» **De opdrachten**:
1. Geef voor elk van de volgende beweringen aan of ze overeenkomt met de tekst over consumentengedrag, met ja of nee en de beslissende woorden letterlijk geciteerd. (a) De tekst onderscheidt drie fasen. (b) Informatie zoeken hoort bij de aankoopfase. (c) Circulair consumentengedrag wordt volgens de tekst steeds minder belangrijk.
2. Geef elke regel uit de rijen terug waarin de tekenreeks "GeoSPARQL" voorkomt. Hoofdletters en kleine letters tellen mee.

» **Tekstfragment**:
============

Hoofdstuk 1
Consumentengedrag is al het gedrag dat een consument vertoont bij het zoeken naar, het kopen,
het gebruiken/verbruiken, het evalueren en het zich ontdoen van producten, diensten en ideeën.
Er zijn hierbij drie fasen te onderscheiden: de pre-aankoopfase (behoefte bepalen, informatie
zoeken), de aankoopfase en de post-aankoopfase (gebruiken, evalueren en afdanken). Samen
vormen deze fasen de Customer Activity Cycle. De ervaring met een aankoop kan van invloed zijn op
een volgende aankoop.
Consumenten kunnen met hun gedrag een behoorlijk verschil maken in ecologische impact op onze
planeet. In het kader van de transitie naar een circulaire economie wordt duurzaam, of ‘circulair’
consumentengedrag steeds belangrijker.
Circulair consumentengedrag: bedoelen we productkeuze en -gebruik, waarbij de producten (of
onderdelen van producten of materialen) zo bruikbaar en waardevol mogelijk blijven.

============

» **Geselecteerde gegevens**:
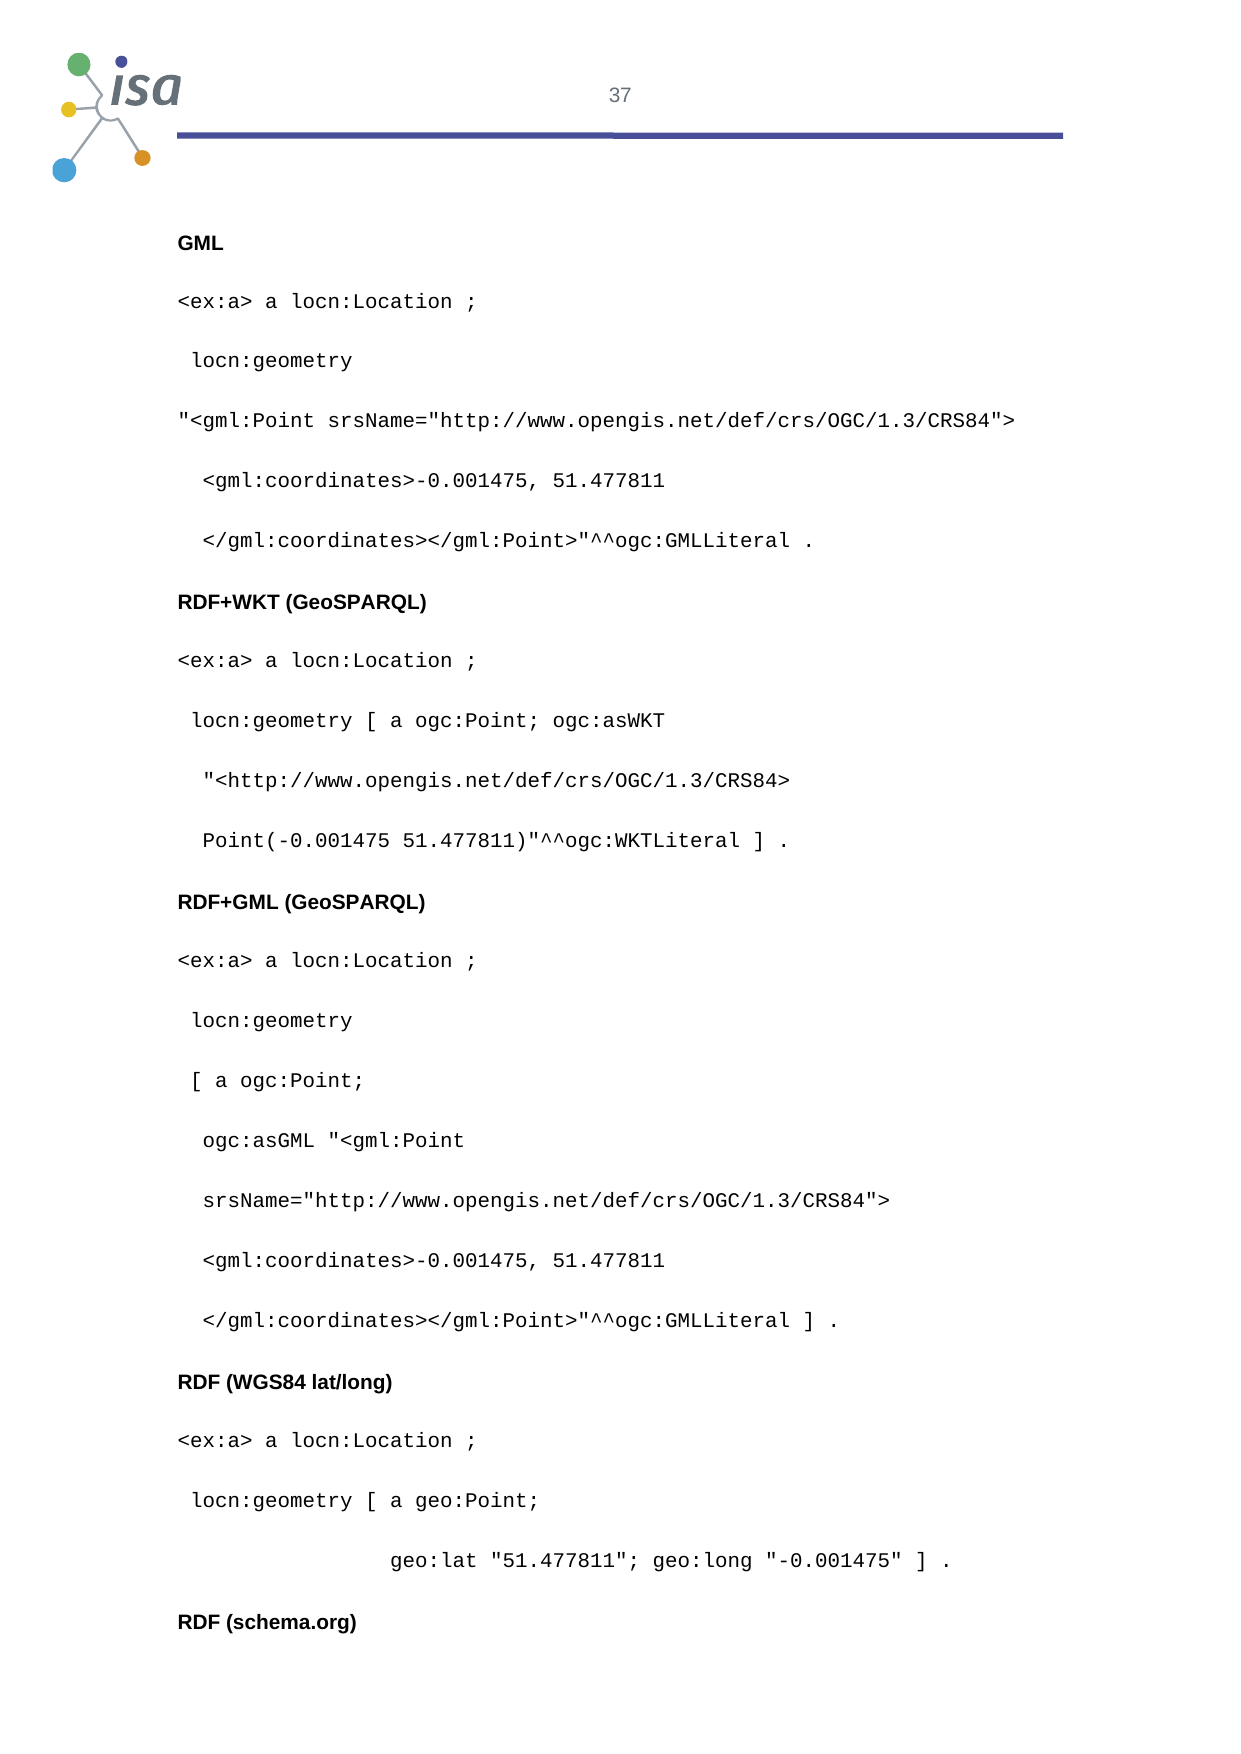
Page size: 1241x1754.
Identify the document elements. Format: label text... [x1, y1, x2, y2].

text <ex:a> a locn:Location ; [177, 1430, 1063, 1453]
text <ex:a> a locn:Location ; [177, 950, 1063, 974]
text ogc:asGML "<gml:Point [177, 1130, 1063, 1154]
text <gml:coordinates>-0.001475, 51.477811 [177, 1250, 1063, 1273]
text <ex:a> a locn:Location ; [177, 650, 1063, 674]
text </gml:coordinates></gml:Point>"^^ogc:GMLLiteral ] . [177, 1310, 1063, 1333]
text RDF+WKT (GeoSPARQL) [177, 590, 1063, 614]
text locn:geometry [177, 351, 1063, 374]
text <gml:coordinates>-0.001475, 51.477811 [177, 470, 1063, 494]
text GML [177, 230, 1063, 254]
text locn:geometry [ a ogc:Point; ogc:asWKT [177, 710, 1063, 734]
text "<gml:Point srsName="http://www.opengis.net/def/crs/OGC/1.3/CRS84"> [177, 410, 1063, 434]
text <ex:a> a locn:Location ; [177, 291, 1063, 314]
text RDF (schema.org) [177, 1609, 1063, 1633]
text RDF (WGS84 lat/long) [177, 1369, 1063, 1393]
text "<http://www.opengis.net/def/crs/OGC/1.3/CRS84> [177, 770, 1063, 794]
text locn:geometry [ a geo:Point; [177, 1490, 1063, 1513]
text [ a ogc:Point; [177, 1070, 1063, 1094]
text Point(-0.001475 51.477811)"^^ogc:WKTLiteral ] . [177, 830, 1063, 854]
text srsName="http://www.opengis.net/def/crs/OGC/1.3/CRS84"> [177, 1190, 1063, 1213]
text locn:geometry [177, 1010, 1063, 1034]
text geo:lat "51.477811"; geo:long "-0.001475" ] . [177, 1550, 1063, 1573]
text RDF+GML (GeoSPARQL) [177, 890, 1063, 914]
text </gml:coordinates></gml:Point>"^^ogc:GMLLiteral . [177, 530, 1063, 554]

============

» **Uitgewerkte antwoorden**:
1.
(a) Ja: "Er zijn hierbij drie fasen te onderscheiden"
(b) Nee: "de pre-aankoopfase (behoefte bepalen, informatie zoeken)"
(c) Nee: "duurzaam, of ‘circulair’ consumentengedrag steeds belangrijker"

2.
text RDF+WKT (GeoSPARQL) [177, 590, 1063, 614]
text RDF+GML (GeoSPARQL) [177, 890, 1063, 914]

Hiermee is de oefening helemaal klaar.